I only know how I can generate a random boolean value (true/false). The default probability is 50:50

But how can I generate a true false value with my own probability? L

Answer 1

Well, one way is Random.Next(100) <= 20 ? true : false, using the integer value of NextInt to force your own probability. I can't speak to the true 'randomness' of this method though.

More detailed example:

Random gen = new Random();
int prob = gen.Next(100);
return prob <= 20;

Answer 2

Here is an extension method that will provide a random bool with specified probability (in percentage) of being true;

public static bool NextBool(this Random r, int truePercentage = 50)
{
    return r.NextDouble() < truePercentage / 100.0;
}

you can use this like

Random r = new Random();
r.NextBool(); // returns true or false with equal probability
r.NextBool(20); // 20% chance to be true;
r.NextBool(100); // always return true
r.NextBool(0); // always return false

Answer 3

Random gen = new Random();
var boolVal = gen.Next(0, 1)==1? true : false;

Answer 4

You generate a random number up to 100 exclusive and see if it's less than a given percent.

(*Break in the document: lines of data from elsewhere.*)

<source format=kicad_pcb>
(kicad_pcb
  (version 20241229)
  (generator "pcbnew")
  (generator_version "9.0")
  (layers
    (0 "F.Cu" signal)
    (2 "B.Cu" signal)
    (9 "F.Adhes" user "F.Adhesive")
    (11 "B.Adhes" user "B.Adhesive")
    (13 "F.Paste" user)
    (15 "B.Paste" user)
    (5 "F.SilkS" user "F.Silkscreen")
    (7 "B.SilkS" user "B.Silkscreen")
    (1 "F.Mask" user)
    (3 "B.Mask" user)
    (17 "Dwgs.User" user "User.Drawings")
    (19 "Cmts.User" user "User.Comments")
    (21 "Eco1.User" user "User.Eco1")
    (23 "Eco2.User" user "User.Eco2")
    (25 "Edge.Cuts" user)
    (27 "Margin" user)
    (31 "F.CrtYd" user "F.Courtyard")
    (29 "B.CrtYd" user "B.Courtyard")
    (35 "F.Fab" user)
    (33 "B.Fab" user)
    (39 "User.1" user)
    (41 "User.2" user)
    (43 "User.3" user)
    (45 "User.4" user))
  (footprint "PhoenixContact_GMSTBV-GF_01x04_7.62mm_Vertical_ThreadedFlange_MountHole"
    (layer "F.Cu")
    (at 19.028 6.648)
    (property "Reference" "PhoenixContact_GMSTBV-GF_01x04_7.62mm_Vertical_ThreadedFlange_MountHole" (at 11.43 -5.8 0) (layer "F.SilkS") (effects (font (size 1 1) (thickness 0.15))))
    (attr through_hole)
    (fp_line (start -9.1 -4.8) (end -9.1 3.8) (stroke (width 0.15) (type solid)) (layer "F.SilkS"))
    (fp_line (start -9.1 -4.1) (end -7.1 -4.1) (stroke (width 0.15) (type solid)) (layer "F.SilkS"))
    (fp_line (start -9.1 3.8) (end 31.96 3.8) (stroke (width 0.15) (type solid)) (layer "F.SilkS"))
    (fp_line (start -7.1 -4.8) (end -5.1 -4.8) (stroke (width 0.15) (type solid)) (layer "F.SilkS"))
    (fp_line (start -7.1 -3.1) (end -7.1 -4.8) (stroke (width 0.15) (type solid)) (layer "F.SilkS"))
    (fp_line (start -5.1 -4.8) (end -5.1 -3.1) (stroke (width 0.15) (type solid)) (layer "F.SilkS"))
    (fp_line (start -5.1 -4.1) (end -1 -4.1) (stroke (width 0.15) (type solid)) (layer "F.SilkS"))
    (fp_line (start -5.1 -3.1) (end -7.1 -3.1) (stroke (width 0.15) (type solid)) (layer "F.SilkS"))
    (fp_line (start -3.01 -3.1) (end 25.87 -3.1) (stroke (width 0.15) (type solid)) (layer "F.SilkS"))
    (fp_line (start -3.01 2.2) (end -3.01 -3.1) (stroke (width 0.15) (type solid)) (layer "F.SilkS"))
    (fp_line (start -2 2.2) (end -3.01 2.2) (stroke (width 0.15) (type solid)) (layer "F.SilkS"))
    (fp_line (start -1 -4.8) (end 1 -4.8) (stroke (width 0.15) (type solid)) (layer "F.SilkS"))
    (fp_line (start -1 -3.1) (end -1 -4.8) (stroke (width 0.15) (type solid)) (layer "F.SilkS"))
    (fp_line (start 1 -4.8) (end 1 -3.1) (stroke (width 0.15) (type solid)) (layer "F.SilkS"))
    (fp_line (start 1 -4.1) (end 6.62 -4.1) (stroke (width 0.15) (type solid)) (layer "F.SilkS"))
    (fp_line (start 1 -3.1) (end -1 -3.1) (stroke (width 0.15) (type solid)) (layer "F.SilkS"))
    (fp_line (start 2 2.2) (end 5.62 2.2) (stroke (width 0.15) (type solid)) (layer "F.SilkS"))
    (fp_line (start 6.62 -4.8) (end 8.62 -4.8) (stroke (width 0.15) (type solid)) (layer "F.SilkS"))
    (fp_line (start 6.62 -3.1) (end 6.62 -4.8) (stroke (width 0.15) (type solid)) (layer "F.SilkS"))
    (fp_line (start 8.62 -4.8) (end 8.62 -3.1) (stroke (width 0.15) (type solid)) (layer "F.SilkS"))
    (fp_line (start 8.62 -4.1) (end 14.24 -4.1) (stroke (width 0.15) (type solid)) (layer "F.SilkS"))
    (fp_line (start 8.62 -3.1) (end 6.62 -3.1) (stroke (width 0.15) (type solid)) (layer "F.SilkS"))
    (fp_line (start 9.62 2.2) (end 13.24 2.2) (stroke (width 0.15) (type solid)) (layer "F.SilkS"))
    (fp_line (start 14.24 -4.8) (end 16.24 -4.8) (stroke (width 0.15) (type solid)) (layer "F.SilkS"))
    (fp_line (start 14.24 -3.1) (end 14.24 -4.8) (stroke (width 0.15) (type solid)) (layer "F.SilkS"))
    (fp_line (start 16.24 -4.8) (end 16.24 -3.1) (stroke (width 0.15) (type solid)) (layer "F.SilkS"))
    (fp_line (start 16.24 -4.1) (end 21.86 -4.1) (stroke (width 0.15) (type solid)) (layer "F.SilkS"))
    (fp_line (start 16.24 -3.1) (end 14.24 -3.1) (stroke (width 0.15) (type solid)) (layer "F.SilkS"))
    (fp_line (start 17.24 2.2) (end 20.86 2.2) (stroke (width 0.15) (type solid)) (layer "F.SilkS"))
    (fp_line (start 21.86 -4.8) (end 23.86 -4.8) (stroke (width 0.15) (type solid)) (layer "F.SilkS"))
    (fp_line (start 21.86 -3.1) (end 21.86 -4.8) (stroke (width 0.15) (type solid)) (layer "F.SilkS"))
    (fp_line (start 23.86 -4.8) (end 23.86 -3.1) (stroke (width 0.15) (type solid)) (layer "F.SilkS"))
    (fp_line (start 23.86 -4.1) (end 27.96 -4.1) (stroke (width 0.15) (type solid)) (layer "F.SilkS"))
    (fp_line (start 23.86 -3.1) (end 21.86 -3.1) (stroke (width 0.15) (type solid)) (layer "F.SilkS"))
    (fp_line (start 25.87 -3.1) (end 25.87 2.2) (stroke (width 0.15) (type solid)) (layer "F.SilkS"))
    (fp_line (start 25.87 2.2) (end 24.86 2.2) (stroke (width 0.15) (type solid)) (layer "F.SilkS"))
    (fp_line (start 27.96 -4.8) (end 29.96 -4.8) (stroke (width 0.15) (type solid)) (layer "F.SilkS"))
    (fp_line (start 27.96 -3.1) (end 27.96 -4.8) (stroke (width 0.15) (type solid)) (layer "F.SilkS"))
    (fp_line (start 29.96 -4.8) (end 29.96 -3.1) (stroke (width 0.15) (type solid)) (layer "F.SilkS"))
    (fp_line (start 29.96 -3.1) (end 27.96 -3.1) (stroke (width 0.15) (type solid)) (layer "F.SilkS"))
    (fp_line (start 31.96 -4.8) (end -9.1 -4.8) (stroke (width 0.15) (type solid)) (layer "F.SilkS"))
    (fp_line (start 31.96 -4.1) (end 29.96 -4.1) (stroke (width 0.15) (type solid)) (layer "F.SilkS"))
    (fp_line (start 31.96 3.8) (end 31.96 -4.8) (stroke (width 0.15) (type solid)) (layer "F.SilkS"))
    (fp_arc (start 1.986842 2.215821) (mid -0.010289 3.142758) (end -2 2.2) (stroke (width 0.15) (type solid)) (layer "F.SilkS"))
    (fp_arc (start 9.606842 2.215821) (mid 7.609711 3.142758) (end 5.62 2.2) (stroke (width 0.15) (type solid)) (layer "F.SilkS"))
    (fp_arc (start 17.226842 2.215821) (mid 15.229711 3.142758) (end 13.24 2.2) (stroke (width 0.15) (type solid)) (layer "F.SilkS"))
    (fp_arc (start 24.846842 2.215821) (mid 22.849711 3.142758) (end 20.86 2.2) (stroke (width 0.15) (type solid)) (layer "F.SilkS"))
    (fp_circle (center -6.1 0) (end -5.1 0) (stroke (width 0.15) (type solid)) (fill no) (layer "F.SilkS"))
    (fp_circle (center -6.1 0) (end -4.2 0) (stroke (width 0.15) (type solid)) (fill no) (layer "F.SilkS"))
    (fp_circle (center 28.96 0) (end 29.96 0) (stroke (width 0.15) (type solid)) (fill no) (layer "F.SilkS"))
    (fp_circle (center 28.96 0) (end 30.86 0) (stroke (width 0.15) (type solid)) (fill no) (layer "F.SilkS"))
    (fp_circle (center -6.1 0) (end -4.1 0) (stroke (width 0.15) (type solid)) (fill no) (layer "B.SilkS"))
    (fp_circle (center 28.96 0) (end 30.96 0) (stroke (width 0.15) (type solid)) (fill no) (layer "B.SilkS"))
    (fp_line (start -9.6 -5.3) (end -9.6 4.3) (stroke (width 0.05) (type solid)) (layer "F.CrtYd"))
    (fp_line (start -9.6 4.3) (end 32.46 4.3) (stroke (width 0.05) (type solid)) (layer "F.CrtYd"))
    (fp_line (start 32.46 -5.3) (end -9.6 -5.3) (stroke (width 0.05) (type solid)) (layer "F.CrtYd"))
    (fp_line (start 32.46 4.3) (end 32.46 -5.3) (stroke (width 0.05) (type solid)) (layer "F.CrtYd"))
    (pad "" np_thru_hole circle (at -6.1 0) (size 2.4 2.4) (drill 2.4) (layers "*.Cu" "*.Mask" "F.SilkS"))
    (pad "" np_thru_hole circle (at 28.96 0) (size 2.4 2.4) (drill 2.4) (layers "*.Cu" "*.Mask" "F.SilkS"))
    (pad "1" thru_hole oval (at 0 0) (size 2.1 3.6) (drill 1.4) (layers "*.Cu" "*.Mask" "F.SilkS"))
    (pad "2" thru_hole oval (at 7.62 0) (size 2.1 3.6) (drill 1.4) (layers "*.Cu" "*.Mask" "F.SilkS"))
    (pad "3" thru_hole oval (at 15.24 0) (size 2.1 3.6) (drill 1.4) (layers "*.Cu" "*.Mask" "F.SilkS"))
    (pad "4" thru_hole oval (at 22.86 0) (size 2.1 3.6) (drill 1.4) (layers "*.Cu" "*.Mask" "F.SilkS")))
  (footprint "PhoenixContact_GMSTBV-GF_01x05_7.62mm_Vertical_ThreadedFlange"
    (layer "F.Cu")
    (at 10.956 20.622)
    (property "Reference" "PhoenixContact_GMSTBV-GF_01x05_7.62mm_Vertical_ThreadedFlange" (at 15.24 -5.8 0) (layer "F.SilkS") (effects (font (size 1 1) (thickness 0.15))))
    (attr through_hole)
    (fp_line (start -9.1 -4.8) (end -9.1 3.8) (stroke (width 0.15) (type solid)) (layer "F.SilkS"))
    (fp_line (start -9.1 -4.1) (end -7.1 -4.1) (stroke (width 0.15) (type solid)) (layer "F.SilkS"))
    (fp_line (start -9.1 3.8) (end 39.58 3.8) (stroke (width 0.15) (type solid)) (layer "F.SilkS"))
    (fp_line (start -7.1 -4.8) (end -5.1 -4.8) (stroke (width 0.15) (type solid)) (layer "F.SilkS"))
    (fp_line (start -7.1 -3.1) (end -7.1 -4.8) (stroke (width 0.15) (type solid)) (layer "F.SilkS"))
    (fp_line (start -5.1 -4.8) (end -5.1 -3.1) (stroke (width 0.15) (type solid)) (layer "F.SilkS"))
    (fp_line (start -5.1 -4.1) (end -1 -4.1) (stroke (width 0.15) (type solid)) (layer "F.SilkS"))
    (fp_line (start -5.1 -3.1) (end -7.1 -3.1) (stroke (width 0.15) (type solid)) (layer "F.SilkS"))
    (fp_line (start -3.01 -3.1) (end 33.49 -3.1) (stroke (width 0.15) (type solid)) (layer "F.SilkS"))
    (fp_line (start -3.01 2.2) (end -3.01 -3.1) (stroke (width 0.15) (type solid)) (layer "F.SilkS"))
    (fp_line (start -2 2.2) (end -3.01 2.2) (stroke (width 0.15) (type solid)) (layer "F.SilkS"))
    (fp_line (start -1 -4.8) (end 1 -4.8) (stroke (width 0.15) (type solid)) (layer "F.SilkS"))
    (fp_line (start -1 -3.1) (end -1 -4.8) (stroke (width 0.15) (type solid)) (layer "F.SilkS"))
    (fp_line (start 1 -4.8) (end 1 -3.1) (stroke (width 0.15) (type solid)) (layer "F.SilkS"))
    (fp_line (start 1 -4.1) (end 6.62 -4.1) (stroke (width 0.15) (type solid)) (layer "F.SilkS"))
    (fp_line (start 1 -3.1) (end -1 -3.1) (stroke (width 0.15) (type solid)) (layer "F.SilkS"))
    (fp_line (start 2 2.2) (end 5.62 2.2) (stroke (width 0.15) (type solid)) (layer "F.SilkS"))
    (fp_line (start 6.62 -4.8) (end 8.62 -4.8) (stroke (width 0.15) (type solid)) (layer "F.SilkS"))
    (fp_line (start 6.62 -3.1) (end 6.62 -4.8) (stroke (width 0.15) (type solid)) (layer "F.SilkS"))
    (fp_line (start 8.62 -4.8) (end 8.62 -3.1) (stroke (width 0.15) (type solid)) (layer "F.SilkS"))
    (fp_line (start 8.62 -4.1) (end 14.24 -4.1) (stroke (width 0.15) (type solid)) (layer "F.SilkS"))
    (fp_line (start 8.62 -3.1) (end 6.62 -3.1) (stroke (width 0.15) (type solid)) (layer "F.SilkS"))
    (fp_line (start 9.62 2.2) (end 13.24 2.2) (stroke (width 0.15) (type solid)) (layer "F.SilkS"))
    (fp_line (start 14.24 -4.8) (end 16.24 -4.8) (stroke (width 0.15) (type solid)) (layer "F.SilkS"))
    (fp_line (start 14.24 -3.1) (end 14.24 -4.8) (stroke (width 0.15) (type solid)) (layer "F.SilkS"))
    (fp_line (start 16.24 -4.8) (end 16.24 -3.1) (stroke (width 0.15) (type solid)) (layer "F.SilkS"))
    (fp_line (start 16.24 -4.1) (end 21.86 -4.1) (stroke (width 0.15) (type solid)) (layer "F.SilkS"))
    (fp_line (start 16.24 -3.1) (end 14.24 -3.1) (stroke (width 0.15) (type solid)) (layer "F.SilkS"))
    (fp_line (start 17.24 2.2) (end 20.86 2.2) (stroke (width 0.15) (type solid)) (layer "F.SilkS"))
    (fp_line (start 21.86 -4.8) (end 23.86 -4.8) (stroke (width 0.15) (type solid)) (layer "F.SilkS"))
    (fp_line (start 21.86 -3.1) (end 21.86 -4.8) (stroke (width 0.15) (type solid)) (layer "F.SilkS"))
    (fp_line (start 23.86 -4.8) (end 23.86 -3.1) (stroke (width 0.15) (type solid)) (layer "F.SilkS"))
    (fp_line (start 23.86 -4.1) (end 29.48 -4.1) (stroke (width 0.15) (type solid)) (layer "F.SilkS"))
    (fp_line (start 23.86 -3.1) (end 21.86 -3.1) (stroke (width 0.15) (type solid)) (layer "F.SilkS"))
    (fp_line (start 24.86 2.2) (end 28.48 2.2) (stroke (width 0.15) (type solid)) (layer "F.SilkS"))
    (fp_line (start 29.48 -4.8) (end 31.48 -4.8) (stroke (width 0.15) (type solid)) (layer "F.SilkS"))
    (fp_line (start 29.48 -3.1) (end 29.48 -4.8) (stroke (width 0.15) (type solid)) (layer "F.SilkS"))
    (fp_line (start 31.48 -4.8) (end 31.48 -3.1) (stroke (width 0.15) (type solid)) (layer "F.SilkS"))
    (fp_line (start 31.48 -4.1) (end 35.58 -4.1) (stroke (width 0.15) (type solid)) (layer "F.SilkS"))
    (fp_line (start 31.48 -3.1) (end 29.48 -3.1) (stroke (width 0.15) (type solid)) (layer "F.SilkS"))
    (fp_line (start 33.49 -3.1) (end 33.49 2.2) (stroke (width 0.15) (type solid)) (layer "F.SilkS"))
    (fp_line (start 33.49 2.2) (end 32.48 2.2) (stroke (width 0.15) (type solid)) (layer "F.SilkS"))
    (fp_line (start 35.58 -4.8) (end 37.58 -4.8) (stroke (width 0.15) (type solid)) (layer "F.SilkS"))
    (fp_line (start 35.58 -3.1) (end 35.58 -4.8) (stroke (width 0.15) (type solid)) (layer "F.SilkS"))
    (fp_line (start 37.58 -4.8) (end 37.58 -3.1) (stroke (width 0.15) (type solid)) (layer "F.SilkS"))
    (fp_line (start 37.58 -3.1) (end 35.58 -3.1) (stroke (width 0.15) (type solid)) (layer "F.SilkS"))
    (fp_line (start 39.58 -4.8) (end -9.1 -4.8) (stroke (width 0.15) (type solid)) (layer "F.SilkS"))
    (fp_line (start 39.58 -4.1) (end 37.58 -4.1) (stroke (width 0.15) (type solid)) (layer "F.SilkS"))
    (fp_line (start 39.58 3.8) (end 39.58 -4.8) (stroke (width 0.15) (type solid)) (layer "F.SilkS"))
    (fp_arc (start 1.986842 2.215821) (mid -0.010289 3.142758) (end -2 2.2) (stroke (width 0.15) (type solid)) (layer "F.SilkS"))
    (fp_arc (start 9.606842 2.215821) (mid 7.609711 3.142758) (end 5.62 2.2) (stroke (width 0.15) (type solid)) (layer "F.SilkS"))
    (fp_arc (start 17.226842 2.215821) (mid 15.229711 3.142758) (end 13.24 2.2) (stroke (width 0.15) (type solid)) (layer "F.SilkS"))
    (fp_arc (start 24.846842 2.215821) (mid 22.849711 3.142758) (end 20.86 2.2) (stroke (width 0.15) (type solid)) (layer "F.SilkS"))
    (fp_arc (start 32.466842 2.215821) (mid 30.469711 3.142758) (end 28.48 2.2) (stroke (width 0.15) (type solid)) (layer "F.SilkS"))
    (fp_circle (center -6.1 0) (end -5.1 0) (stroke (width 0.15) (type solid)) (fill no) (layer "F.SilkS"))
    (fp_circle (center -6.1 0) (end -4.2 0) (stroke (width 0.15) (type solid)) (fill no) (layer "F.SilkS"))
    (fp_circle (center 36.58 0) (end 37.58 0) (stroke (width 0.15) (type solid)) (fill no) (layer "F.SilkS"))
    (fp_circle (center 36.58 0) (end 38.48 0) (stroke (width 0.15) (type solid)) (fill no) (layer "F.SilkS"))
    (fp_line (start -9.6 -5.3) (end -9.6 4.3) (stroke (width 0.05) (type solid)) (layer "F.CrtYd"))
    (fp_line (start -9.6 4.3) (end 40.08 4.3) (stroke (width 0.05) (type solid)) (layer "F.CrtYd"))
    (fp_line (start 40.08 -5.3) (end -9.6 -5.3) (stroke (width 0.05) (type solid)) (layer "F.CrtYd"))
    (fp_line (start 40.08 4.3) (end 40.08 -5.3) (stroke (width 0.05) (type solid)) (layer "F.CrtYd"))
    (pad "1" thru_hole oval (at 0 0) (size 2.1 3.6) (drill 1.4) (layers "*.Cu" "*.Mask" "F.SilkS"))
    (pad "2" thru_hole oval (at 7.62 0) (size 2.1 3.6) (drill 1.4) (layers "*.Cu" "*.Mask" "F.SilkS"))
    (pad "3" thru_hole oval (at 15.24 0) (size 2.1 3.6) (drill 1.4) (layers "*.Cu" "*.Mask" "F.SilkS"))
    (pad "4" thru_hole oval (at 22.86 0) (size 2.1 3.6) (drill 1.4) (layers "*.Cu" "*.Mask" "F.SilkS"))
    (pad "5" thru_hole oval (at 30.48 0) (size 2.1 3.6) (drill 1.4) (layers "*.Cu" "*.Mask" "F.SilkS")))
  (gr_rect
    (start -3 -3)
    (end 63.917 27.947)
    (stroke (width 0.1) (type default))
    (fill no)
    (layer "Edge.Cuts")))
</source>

Example:

if(random.Next(100) < 40) {
  // will be true 40% of the time
}

More generally, for a probability of X/Y, use an idiom like:

if(random.Next(Y) < X)

Answer 5

Assuming your probability is represented as double between 0.0 and 1.0, I would implement it more simply like this:

Random rand = new Random();
...
double trueProbability = 0.2;
bool result = rand.NextDouble() < trueProbability;

result will be true with the probability given by trueProbability

http://msdn.microsoft.com/en-us/library/system.random.nextdouble(v=vs.110).aspx

If this isn't "random enough", you can take a look at RNGCryptoServiceProvider:

http://msdn.microsoft.com/en-us/library/system.security.cryptography.rngcryptoserviceprovider(v=vs.110).aspx

Answer 6

For future knowledge:

40:60 would be:

var random = new Random();
return random.Next(10) < 4;

20:80 would be:

var random = new Random();
return random.Next(5) == 0

and 1:1 would be:

var random = new Random();
return random.Next(2) == 1;

Note: Just shorten the probability to the shortest variant - as for example: "random.Next(5) == 0" is quicker then "random.Next(100) <= 20 Though - if the probability changes from the user input - then it would look like:

[ModifierByChoice] bool GetProbability(int trueProbability, int falseProbability)
{
var random = new Random();
return random.Next(trueProbability, trueProbability + falseProbability) < trueProbability;
}